Root cause · post-mortem

Why this happened, in three paragraphs.

1. The trigger

Our booking model is slot-reservation: the booking row is created at pending_payment before Stripe checkout begins, so the slot is held while the member is in checkout. The uniqueness contract on (resource_id, slot_window) was enforced at the application layer with an availability probe before the insert. Under load — a popular room releasing simultaneously across multiple members' calendars — two concurrent requests both passed the probe and both inserted.

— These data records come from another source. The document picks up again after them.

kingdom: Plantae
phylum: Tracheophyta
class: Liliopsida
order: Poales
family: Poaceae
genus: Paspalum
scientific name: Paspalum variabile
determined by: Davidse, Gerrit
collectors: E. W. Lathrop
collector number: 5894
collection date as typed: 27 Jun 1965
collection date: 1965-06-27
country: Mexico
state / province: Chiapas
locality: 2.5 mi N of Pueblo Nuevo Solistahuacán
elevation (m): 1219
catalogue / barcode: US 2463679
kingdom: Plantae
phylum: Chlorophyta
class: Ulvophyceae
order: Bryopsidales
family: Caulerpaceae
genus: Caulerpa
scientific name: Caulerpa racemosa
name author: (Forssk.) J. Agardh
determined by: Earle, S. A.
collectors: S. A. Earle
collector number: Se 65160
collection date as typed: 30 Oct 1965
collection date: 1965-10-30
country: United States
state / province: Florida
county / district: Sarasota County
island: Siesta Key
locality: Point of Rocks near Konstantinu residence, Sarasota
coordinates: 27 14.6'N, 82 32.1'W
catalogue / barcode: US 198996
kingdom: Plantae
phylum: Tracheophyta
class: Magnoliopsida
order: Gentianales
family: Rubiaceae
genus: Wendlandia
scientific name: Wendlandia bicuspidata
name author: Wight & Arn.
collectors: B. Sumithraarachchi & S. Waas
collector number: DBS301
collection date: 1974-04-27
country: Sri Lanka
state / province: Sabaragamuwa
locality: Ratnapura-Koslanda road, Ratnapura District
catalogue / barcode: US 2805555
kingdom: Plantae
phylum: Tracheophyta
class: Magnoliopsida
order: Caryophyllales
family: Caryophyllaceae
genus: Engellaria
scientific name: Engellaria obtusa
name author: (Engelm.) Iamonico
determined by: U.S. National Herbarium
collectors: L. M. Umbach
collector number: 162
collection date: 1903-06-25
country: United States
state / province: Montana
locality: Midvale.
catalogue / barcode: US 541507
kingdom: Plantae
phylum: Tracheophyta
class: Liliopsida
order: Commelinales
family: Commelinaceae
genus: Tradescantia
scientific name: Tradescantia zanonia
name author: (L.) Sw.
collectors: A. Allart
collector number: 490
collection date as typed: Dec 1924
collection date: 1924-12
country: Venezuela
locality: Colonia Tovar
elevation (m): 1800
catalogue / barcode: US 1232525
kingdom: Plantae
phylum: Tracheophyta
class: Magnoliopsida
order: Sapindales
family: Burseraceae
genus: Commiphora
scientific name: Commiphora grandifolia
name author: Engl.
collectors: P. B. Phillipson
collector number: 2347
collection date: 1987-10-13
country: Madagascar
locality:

2. Why no double-charges happened

The 4-layer payment confirmation pipeline (success-page hook, platform webhook, Connect webhook, scheduler self-heal) enforces idempotency on payment_intent_id. When the second member completed checkout, the verify_payment action saw a row that was already paid for and returned a structured 409 conflict to the booking-manager — which surfaced as a 5xx to the second member but never committed a duplicate charge to Stripe. Our retros confirmed zero double-charges across all 340 affected bookings.

3. What we're changing

The race is fixed two ways: (1) an immediate hotfix using a Postgres advisory lock on (resource_id, slot_window) for the slot-reservation insert; (2) a permanent fix one week later — an exclusion constraint on bookings(resource_id, tstzrange(start_at, end_at)) partial-indexed where status is pending_payment or confirmed. Load testing now covers concurrent slot-reservation attempts on the same slot at 25 RPS, and the booking-creation 5xx alert is tightened from 2% to 1% with a 60-second window.

Action items

Concrete changes, with owners and dates.

Four of these are already done. The other two are on the engineering calendar and will be linked back here as they ship.

6 items · 4 done
  • Postgres advisory lock on (resource_id, slot_window) for slot-reservation inserts
    Owner · Booking platform / AnyaTarget · 2026-03-05
    Done
  • Database-level exclusion constraint on bookings(resource_id, tstzrange(start_at, end_at)) WHERE status IN ('confirmed','pending_payment')
    Owner · Booking platform / TheoTarget · 2026-03-12
    Done
  • All 340 affected members emailed an apology with one-click rebook + 10% credit
    Owner · Customer success / MarcusTarget · 2026-03-05
    Done
  • Load test now covers concurrent slot-reservation attempts on the same slot at 25 RPS
    Owner · QA / SaraTarget · 2026-03-19
    Done
  • Runbook: how to identify and refund any charged-but-failed bookings in a future regression
    Owner · Booking platform / AnyaTarget · 2026-04-02
    In progress
  • Sentry alert for booking-creation 5xx rate tightened to fire at 1% (was 2%) with 60s window
    Owner · Platform / PriyaTarget · 2026-04-15
    Scheduled